Paragraph two. This is the first place \footnote{annotation one of paragraph two} of paragraph two. This is the second place \footnote{annotation two of paragraph two} of paragraph two.

What does the script do?

The outer loop (labelled TEXT) reads lines into $_ until EOF.

The loop labelled NOTES processes the material after a paragraph up to the start of the next one. It knows that it is a footnote line because it starts with a number in square brackets (possibly indented with spaces, and definitely with a space after the close square bracket).
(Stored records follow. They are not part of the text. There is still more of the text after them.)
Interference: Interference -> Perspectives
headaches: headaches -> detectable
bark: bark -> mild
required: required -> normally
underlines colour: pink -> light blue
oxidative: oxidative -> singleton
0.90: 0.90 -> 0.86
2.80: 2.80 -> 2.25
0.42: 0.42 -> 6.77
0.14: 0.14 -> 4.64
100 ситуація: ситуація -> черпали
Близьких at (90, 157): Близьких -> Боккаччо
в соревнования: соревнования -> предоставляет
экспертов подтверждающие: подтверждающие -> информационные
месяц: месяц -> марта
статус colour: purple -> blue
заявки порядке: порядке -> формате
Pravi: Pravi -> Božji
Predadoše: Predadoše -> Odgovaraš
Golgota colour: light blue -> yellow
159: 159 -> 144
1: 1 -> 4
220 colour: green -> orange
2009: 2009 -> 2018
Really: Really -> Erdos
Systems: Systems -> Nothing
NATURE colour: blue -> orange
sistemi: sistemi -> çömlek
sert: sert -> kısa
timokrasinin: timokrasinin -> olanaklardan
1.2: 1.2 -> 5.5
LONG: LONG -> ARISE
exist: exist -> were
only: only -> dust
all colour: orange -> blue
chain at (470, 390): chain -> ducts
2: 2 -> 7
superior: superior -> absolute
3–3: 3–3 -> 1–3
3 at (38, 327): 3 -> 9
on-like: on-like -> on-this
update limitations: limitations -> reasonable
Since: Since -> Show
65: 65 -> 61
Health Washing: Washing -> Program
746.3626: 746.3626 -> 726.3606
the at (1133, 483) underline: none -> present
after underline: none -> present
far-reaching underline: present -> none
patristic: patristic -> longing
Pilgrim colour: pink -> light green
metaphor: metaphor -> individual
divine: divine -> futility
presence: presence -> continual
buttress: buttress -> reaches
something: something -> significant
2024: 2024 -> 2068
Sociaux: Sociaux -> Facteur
When it finds such a line, the number is saved in $tag and the replacement text (must be a single line — no extended multiline footnotes here) is saved in $note. Then the first occurrence of the tag inside square brackets in the saved paragraph is replaced with the footnote notation and the text of the note (this is the part that is nigh-on impossible in a single run of sed, and given that the footnote numbers repeat across paragraphs, makes even two runs of sed problematic). Having done that substitution (not caring if there is no match to replace), it reads the next line, and this is where the loops (and the head) start whirling. If the newly read line is a note line, then the initial last exits the innermost while and returns to the next iteration of the NOTES loop. If the line does not match a blank line, then we must have just read the first line of the next paragraph, so print the previous paragraph (which now has as many substitutions made as there are substitutions to make), empty the saved paragraph, and exit the NOTES loop. Otherwise, ignore the blank line in the middle of the notes.

After the loop, check whether we got EOF and exit the main loop if we did. Otherwise, add the paragraph line that was just read to the saved paragraph.

At the end, print the last saved paragraph.

This has not been exhaustively tested. I've not generated paragraphs with references to missing notes, or notes without references, or notes out of sequence. I think it would 'handle' those by ignoring the issues; there'd still be a reference to the missing note, and unreferenced notes would simply not show up in the output. If the same note number reference appears twice in a paragraph but there's only one note number after the paragraph, the second and subsequent ones are ignored. If the same note number appears twice ('text[1] more[1]') and the notes after the paragraph repeat the number ('[1] note 1A', '[1] note 1B'), then the first will be replaced with 'note 1A' and the second with 'note 1B'. I've not tested multiline paragraphs (but I don't expect trouble). Multiline qualifiers aren't needed for the replacement regex because the reference to a tag cannot be split over lines and isn't anchored on a line.

Processing multiline footnotes is an exercise for the reader (and is not entirely trivial). All else apart, you can't begin substituting a multiline footnote until you find a blank line, another footnote line, or the start of the next paragraph.